FreeSync support: Omega introduces support for AMD's FreeSync technology. The first displays with FreeSync are expected in January/February 2015.
Frame Pacing Enhancements for 17 games and benchmarks as well as CrossFire Frame Pacing improvements
Eyefinity support for up to 24 displays (4 GPUs)
Performance enhancements: AMD claims up to 19 percent more performance in some GPUs and up to 29 percent more performance on various APUs. The comparison base for AMD's test however was the old AMD Catalyst 13.12 WHQL driver so actual gains versus more recent releases are expected to be much smaller. AMD also promises some performance gains in recent titles versus Catalyst 14.9 WHQL.
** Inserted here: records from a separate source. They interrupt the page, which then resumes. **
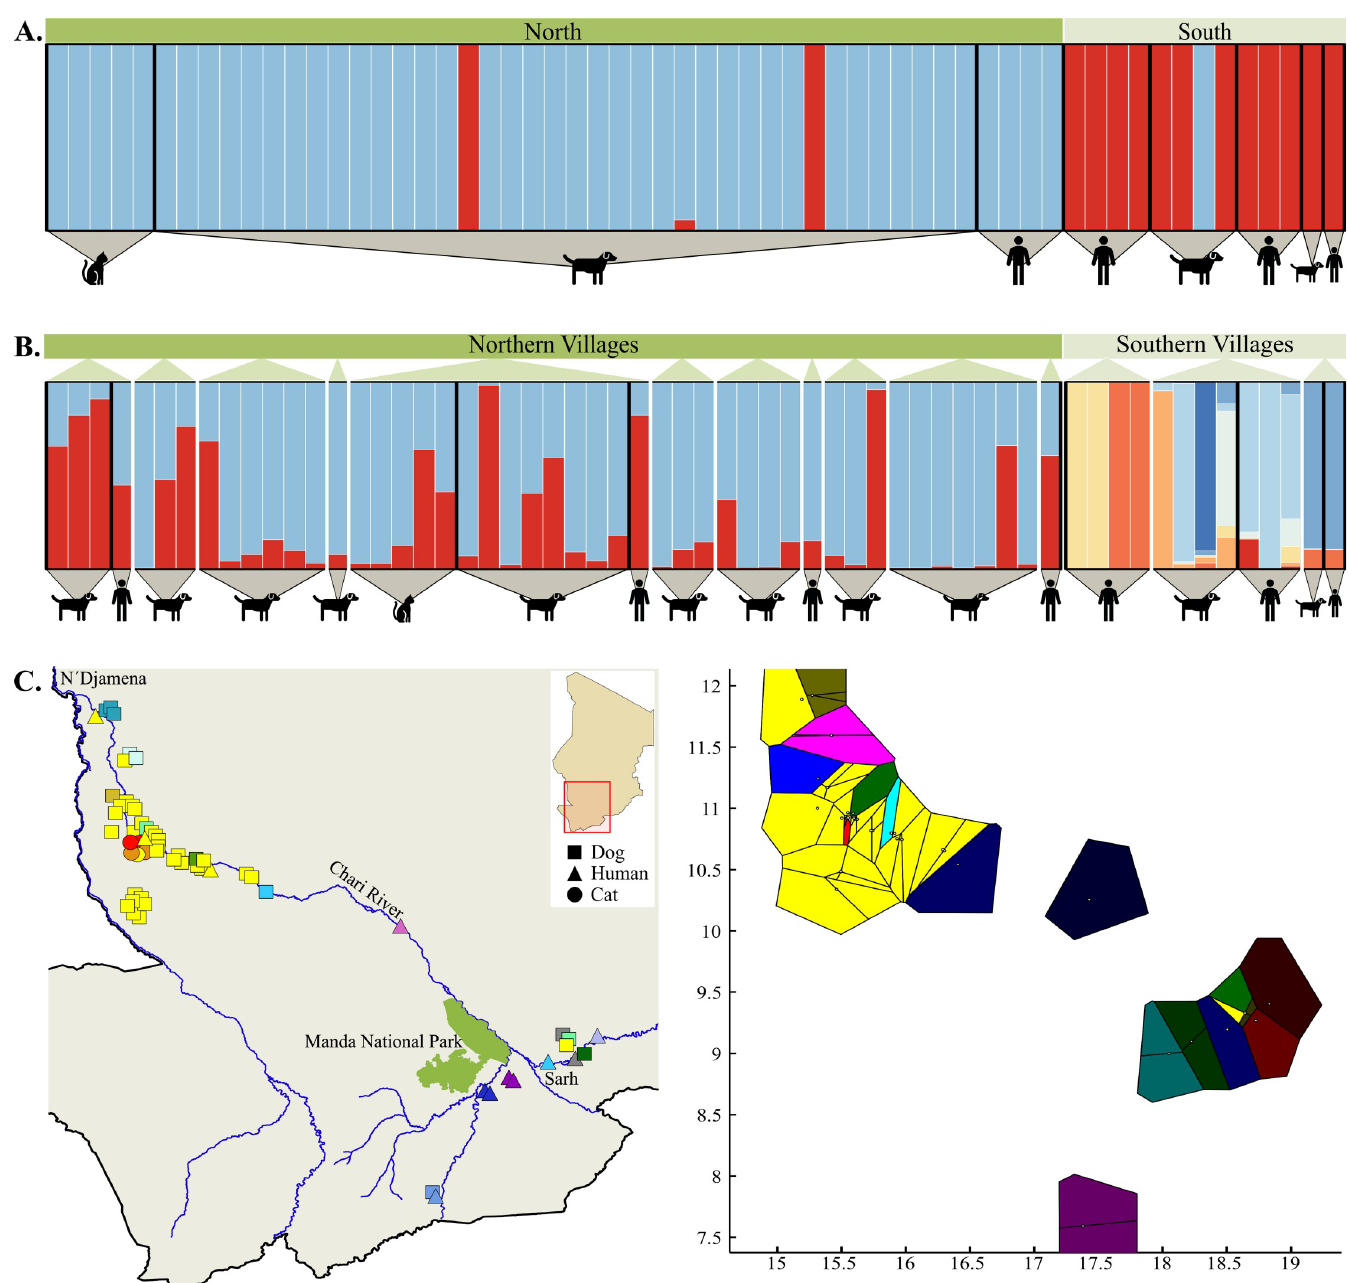
Fig 6. Inference of D . medinensis subdivision among host species and geographic regions within Chad. (A) Posterior assignment of all D . medinensis worms collected from within Chad into K = 2 clusters of shared ancestry, as inferred using the TI method in MavericK v1.0 to determine most likely K [26]. Each bar represents an individual worm and color indicates proportional assignment to one or more clusters. Individuals have been sorted by geographic region (i.e., north or south of Manda National Park) and definitive host species. (B) Assignment of worms when analysis is restricted by broad geographic region (i.e., north or south of Manda National Park) in MavericK v1.0. Northern worms were assigned into K = 2 clusters and worms from southern villages into K = 8 clusters. Within each geographic region, worms are sorted by village and definitive host species. Bar colors are only informative within each assignment analysis and should not be used for comparison among them. (C) Spatial clustering of individuals in BAPS v6.0 for most likely K = 16. Individual parasites plotted onto the map of the sampling area is depicted on the left, and Voronoi tessellation of clusters is illustrated on the right. Mapped point shape indicates host species and color indicates the cluster to which an individual was assigned. The map was generated with QGIS v2.18.13 [46]. River paths and national park boundaries were extracted from Landsat 8 imagery provided courtesy of the U. S. Geological Survey (http://glovis.usgs.gov/). Note that the cluster coloring scheme is not uniform between the mapped points and tessellation.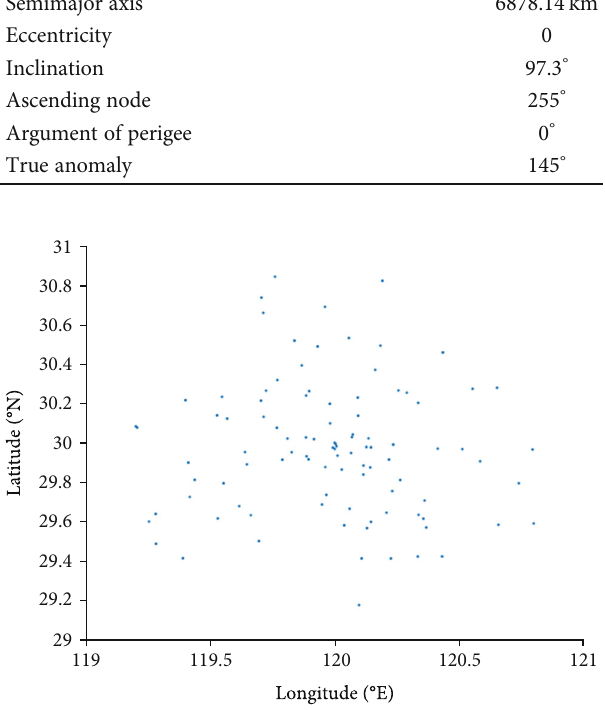
Figure 5: Ground targets randomly selected in the circular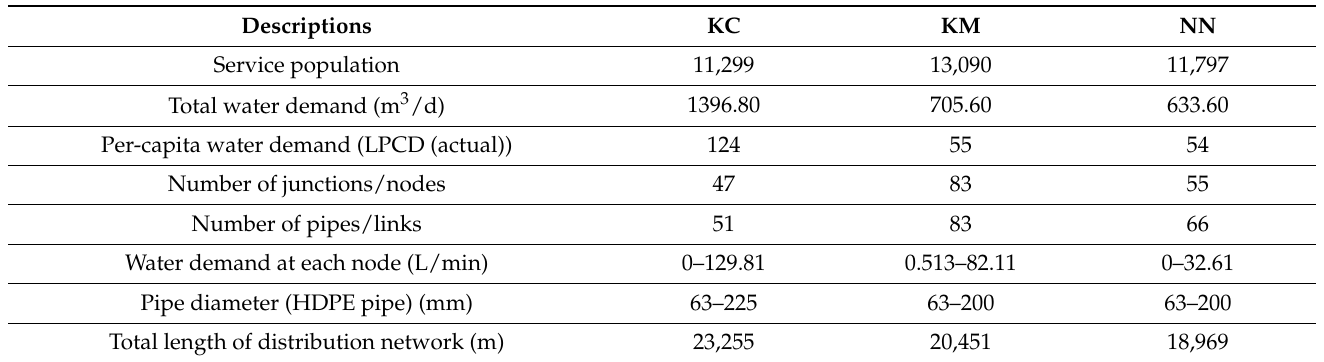
Figure A4. Alternative drinking water sources in the study area: ( a ) piped water; ( b ) unprotected dug well; ( c ) rainwater; and ( d ) bottled water. Table A1. Demand calculations for EPANET analysis for the study areas [28].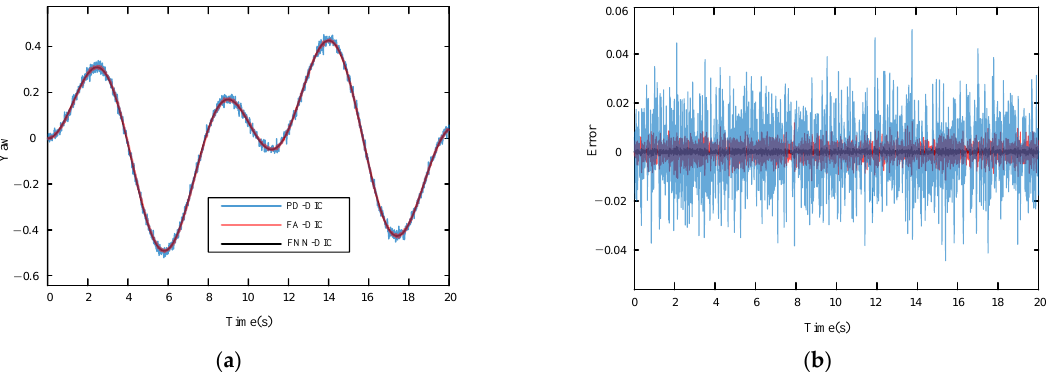
Figure 12. Pitch angle tracking results under atmospheric disturbance: ( a ) Pitch angle tracking curve, and ( b ) tracking error curve.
New hardware support: 5K display support and support for Alienware Graphics Amplifier
Video enhancements: AMD Fluid Motion Video for smoother Blu-ray playback with low-power APUs and and a new Contour Removal algorithm for higher image quality with compressed videos. Additionally, AMD now also offers 1080p Detail Enhancement for APUs and introduces Ultra HD-Like Experience, which promises to make 1080p videos more 4K-like.
OpenCL 2.0 support
Driver efficiency: Up to 15 percent more performance for some AMD platforms thanks to multi-core optimizations.